INSTRUCTIONS FOR THE TASK: Check every line of the data below for the string "round", and copy the ones that hold it.

(Stored data)
◇ ◇ ◇ ◇ ◇

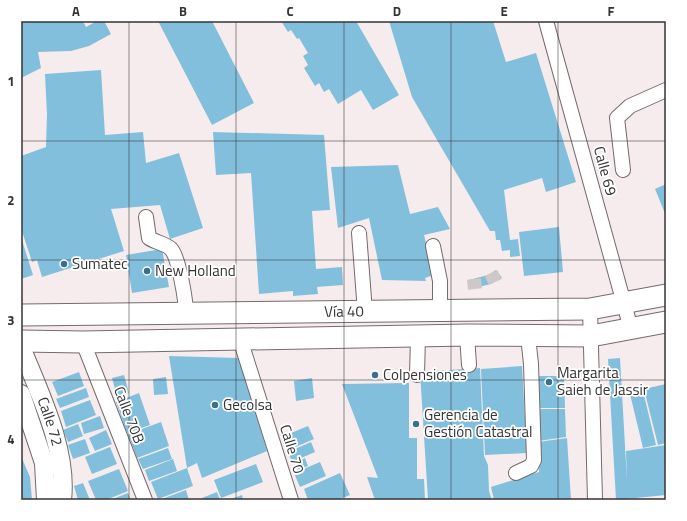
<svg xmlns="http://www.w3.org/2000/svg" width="687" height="521" viewBox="0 0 687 521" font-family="'Titillium Web',sans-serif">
  <rect width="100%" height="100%" fill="#f6eced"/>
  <path fill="#82bfdd" d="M21 21H83L86 27 97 21H104L111 34 89 46 71 51 38 52 41 68 21 78Z
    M158 21H212L254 103 212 125Z
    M281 21H356L399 95 373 110 361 90 338 104 329 89 324 92 319 83 315 86 304 68 308 65 303 56 308 53 299 38 297 39 291 30 288 32Z
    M389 21H493L506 62 536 53 576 182 546 192 542 178 504 190 510 240 518 239 520 256 510 257V250L502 251 500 240H496L495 231H490L412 97Z
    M101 70 105 135 143 132 146 163 179 153 203 228 170 239 160 205 111 209 124 251 42 277 37 260 32 262 21 228V156L46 147 47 114 45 74Z
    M213 132 324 135 330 210 312 211 316 269 342 267 343 285 317 287 318 294 293 296V291L259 294 251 173 216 175Z
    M398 165 410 214 438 207 450 229 424 235 434 275 425 278 426 281 382 280 369 218 338 228 331 167Z
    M666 184V216L655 189Z
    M559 227 563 272 524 276 519 232Z
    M21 237 33 275 21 279Z
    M162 249 169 287 132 293 126 255Z
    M496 270 502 278 491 284 470 289 469 280 488 275Z
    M169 356 239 358 267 451 202 478 197 463 187 468 193 486 158 499 151 482 187 468Z
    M620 358 627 481 626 451 666 445V495L616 500 608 359Z
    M522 366 527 453 485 455 481 369Z
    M480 368 484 456 488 465 489 491 492 500H428L420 372Z
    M79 372 84 386 58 396 52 382Z
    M124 375 129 393 117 396 112 378Z
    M537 376H564L565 408H538Z
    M166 377 168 394 154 395 153 379Z
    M312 378 314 398 296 401 294 381Z
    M409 383V438H417V479H424L425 500H375L367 477 378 478 342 384Z
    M666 384V443L658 445 644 389Z
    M86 388 89 397 60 408 56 399Z
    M643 391 656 445 643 448 630 394Z
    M139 393 150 425 127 433 116 402Z
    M90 400 96 415 66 427 61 411Z
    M538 409H565L566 437 538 441Z
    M100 416 104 428 84 434 81 423Z
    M161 422 169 446 137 458 128 434Z
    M78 424 83 436 68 442 63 430Z
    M308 426 314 439 291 449 286 435Z
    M106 430 112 444 95 451 89 438Z
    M567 438 571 500H494L491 487 539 472 538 442Z
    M85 439 90 453 73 459 68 445Z
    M311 442 315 452 292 462 288 452Z
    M110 447 117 464 92 474 85 457Z
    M168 448 172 459 143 469 138 459Z
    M21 456 30 477 32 500H21Z
    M305 458 308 466 298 470 295 463Z
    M173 459 177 471 149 481 145 470Z
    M320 462 326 476 300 487 294 473Z
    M256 464 263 482 221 498 214 480Z
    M119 469 128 491 106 500H96L88 481Z
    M340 473 350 495 338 500H308L304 489Z
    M83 483 90 500H78L74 486Z
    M186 490 189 500H159Z
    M217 492 220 500H203L202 498Z
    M128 493 131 500H110Z
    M242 495 243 500H228Z"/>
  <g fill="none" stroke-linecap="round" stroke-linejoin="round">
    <path stroke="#d0c7c8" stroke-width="14" stroke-dasharray="14 7" stroke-linecap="butt" d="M491 273 495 282
      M474 279 475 289"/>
    <defs>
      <path id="minor" d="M546 21 631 329
        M623 170 617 118 630 106 666 90
        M146 217 149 238C155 242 166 244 171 249 179 258 186 301 186 314
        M359 233 365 312
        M433 246 440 281V311
        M590 309 595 500
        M467 335 469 365
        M240 339 291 500
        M83 342 145 500
        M417 375 418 336
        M516 473 531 466 534 460 531 364 528 336"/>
      <g id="major">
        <path id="s1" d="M21 347C39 392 68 450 62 500"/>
        <path d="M21 394 44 463 46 500"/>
      </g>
      <g id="highway">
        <path id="s2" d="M21 315 590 309 666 295"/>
        <path d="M21 341 83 342 467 335 591 336 666 322"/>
      </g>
    </defs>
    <use href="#minor" stroke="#746b6d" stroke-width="16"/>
    <use href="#major" stroke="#746b6d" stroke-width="20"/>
    <use href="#highway" stroke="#746b6d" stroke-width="23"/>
    <use href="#minor" stroke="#fff" stroke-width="14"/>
    <use href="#major" stroke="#fff" stroke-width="18"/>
    <use href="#highway" stroke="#fff" stroke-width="21"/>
  </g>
  <path fill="none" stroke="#373334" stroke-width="1" stroke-opacity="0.55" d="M129 21V500M236 21V500M344 21V500M451 21V500M558 21V500M21 141H666M21 260H666M21 380H666"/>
  <g fill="#39718b" stroke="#fff" stroke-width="1.5">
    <circle cx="64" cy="264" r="4"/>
    <circle cx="147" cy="271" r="4"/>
    <circle cx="375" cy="375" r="4"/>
    <circle cx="549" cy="382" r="4"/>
    <circle cx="215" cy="405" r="4"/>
    <circle cx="416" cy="424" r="4"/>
  </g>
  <g text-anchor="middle" stroke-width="3.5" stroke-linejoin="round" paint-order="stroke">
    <g font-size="15" fill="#373334" stroke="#fff">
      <text transform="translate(605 171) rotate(75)" y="5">Calle 69</text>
      <text dy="5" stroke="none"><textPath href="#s2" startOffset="323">Vía 40</textPath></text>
      <text transform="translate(129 415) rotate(69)" y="5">Calle 70B</text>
      <text dy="5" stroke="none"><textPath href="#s1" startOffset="80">Calle 72</textPath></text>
      <text transform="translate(292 449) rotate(73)" y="5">Calle 70</text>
    </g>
    <g font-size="15" fill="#373334" stroke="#fff" text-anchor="start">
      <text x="72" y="269">Sumatec</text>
      <text x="155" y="276">New Holland</text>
      <text x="557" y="378">Margarita<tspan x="557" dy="17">Saieh de Jassir</tspan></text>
      <text x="383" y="380">Colpensiones</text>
      <text x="223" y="410">Gecolsa</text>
      <text x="424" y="420">Gerencia de<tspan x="424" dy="17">Gestión Catastral</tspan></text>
    </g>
  </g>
  <rect width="687" height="521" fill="none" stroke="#ffffff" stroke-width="44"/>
  <rect x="22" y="22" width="643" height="477" fill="none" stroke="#373334" stroke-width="1.5"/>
  <g font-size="13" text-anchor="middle" font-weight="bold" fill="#373334">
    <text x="76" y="16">A</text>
    <text x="183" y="16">B</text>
    <text x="290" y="16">C</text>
    <text x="397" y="16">D</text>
    <text x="504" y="16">E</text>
    <text x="611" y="16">F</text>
    <text x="11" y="86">1</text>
    <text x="11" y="205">2</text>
    <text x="11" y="325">3</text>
    <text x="11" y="444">4</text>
  </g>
</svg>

◇ ◇ ◇ ◇ ◇

WRITTEN REPLY:
  <g fill="none" stroke-linecap="round" stroke-linejoin="round">
  <g text-anchor="middle" stroke-width="3.5" stroke-linejoin="round" paint-order="stroke">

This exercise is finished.